Saved data rows
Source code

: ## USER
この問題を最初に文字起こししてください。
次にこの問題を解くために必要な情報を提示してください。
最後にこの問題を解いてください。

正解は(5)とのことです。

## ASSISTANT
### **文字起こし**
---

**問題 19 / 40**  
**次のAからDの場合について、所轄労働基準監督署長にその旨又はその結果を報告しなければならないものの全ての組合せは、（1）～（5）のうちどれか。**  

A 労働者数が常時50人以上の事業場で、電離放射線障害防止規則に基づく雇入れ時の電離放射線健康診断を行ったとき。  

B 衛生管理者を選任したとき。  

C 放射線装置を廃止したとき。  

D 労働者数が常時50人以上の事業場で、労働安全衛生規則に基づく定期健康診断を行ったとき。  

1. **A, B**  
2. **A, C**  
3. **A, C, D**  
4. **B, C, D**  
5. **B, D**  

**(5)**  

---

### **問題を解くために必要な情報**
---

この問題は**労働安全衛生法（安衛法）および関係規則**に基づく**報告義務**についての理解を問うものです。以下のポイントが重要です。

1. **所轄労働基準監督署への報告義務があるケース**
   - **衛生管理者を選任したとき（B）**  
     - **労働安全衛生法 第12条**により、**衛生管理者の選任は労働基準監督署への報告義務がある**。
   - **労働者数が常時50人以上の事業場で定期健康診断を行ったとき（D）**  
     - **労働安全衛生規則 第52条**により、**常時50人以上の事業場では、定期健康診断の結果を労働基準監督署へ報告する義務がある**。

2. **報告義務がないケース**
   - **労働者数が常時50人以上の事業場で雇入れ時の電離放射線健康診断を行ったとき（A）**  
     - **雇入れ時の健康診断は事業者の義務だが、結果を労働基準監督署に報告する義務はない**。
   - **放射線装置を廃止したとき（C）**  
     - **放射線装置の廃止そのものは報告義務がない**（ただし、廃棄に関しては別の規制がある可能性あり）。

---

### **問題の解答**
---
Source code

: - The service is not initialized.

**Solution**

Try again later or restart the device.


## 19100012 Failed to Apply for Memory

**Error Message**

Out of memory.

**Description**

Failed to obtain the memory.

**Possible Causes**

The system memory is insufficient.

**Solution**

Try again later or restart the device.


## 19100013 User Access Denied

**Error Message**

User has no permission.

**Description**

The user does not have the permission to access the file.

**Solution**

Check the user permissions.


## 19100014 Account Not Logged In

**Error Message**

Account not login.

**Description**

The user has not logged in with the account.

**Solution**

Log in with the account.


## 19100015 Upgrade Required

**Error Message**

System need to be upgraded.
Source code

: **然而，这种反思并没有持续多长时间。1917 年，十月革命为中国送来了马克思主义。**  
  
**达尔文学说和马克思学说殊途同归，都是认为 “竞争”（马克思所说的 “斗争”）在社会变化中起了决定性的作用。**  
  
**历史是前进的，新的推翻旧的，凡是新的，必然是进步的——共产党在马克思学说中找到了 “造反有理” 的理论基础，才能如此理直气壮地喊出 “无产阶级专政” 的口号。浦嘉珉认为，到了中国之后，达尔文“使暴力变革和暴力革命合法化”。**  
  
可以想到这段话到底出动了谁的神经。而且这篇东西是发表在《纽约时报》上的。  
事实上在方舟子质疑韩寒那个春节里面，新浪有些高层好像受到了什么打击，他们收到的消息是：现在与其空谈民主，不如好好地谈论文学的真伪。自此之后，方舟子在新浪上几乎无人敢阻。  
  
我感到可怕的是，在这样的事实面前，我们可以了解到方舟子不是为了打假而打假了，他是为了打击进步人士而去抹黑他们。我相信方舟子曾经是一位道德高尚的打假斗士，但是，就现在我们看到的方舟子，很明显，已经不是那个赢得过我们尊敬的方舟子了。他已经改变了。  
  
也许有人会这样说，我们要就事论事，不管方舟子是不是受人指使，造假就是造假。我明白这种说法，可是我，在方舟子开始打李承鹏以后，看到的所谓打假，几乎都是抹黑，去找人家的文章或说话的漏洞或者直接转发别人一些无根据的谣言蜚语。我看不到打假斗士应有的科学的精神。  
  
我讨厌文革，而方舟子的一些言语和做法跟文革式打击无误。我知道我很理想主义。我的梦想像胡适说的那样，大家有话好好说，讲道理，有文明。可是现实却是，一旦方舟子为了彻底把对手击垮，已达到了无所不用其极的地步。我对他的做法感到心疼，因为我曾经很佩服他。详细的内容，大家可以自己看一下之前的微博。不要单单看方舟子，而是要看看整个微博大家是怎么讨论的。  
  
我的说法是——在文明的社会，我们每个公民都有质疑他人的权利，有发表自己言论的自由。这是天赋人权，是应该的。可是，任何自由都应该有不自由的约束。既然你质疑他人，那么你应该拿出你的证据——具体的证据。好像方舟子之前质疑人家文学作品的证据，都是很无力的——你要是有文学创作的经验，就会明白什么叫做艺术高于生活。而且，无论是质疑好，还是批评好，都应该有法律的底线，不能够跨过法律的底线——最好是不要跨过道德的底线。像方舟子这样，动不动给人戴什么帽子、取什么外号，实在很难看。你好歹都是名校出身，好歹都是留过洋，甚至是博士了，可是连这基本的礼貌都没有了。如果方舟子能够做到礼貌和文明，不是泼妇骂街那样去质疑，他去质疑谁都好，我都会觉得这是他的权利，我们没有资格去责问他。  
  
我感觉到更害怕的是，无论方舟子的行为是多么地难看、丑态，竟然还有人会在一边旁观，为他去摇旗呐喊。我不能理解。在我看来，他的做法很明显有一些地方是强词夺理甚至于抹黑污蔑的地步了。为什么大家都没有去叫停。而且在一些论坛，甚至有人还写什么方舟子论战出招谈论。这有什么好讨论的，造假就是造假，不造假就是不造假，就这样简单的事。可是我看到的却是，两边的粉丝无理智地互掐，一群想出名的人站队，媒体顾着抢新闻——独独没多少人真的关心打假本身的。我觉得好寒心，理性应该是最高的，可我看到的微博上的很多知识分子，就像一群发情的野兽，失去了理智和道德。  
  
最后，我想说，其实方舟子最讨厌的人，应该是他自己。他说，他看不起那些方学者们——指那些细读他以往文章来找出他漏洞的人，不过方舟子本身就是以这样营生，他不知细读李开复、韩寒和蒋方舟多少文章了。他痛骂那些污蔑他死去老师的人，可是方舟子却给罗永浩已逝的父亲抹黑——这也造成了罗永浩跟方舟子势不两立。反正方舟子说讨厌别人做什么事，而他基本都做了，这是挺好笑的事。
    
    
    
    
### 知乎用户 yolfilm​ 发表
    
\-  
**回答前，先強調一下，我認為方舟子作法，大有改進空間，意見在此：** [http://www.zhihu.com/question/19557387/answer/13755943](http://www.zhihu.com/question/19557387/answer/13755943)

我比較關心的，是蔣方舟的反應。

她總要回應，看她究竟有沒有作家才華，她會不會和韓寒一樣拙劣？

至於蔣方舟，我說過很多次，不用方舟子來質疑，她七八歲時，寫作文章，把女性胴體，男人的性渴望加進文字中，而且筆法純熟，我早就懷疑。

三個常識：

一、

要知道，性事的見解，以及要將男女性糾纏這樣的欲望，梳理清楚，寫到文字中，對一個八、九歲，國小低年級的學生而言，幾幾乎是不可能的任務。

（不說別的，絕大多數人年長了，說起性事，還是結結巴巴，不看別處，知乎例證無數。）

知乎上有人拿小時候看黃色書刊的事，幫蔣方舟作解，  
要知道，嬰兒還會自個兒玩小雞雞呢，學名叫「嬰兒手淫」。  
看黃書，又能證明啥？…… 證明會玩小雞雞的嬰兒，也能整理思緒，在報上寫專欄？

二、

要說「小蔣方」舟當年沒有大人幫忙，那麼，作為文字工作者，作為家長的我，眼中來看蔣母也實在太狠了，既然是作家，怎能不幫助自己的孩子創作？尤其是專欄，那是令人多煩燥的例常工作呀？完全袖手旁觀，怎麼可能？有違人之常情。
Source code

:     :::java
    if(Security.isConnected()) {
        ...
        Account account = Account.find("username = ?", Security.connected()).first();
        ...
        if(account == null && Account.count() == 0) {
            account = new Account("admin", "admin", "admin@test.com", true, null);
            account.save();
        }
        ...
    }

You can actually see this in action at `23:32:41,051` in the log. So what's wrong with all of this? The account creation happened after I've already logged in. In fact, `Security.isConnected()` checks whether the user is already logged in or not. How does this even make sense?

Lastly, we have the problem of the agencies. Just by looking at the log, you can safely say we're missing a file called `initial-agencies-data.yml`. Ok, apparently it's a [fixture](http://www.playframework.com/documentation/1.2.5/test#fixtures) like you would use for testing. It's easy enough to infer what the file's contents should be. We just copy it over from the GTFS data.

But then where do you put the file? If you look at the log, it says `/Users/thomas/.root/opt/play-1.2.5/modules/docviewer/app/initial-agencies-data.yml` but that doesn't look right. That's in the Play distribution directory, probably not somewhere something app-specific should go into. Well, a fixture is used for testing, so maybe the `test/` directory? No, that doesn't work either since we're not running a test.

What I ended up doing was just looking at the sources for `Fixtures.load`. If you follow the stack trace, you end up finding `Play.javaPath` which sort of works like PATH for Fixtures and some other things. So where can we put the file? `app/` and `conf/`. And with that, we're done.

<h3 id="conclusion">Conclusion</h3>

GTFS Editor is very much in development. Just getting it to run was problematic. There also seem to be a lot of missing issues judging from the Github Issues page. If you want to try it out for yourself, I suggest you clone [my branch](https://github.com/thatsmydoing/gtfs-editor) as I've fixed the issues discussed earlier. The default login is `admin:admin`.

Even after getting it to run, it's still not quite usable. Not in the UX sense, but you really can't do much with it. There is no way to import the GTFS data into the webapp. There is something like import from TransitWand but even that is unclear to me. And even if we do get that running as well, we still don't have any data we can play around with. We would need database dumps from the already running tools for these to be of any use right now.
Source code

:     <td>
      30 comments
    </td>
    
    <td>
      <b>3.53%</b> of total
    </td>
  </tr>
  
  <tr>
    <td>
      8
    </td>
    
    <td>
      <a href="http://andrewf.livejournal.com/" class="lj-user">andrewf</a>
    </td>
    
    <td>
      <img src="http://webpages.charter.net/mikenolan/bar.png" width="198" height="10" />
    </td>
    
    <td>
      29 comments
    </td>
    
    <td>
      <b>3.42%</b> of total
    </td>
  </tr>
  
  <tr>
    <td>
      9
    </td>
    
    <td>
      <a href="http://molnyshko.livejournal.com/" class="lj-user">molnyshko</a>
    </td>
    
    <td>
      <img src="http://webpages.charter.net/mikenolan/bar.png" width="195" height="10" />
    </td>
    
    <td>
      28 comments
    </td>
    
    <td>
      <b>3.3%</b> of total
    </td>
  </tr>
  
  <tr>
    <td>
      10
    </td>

» REQUIREMENT:
Copy out, unchanged, the lines from the one containing "我讨厌文革，而方舟子的一些言" up to and including the one containing "我的说法是——在文明的社会，".

» SOLVED PROBLEM:
我讨厌文革，而方舟子的一些言语和做法跟文革式打击无误。我知道我很理想主义。我的梦想像胡适说的那样，大家有话好好说，讲道理，有文明。可是现实却是，一旦方舟子为了彻底把对手击垮，已达到了无所不用其极的地步。我对他的做法感到心疼，因为我曾经很佩服他。详细的内容，大家可以自己看一下之前的微博。不要单单看方舟子，而是要看看整个微博大家是怎么讨论的。  
  
我的说法是——在文明的社会，我们每个公民都有质疑他人的权利，有发表自己言论的自由。这是天赋人权，是应该的。可是，任何自由都应该有不自由的约束。既然你质疑他人，那么你应该拿出你的证据——具体的证据。好像方舟子之前质疑人家文学作品的证据，都是很无力的——你要是有文学创作的经验，就会明白什么叫做艺术高于生活。而且，无论是质疑好，还是批评好，都应该有法律的底线，不能够跨过法律的底线——最好是不要跨过道德的底线。像方舟子这样，动不动给人戴什么帽子、取什么外号，实在很难看。你好歹都是名校出身，好歹都是留过洋，甚至是博士了，可是连这基本的礼貌都没有了。如果方舟子能够做到礼貌和文明，不是泼妇骂街那样去质疑，他去质疑谁都好，我都会觉得这是他的权利，我们没有资格去责问他。  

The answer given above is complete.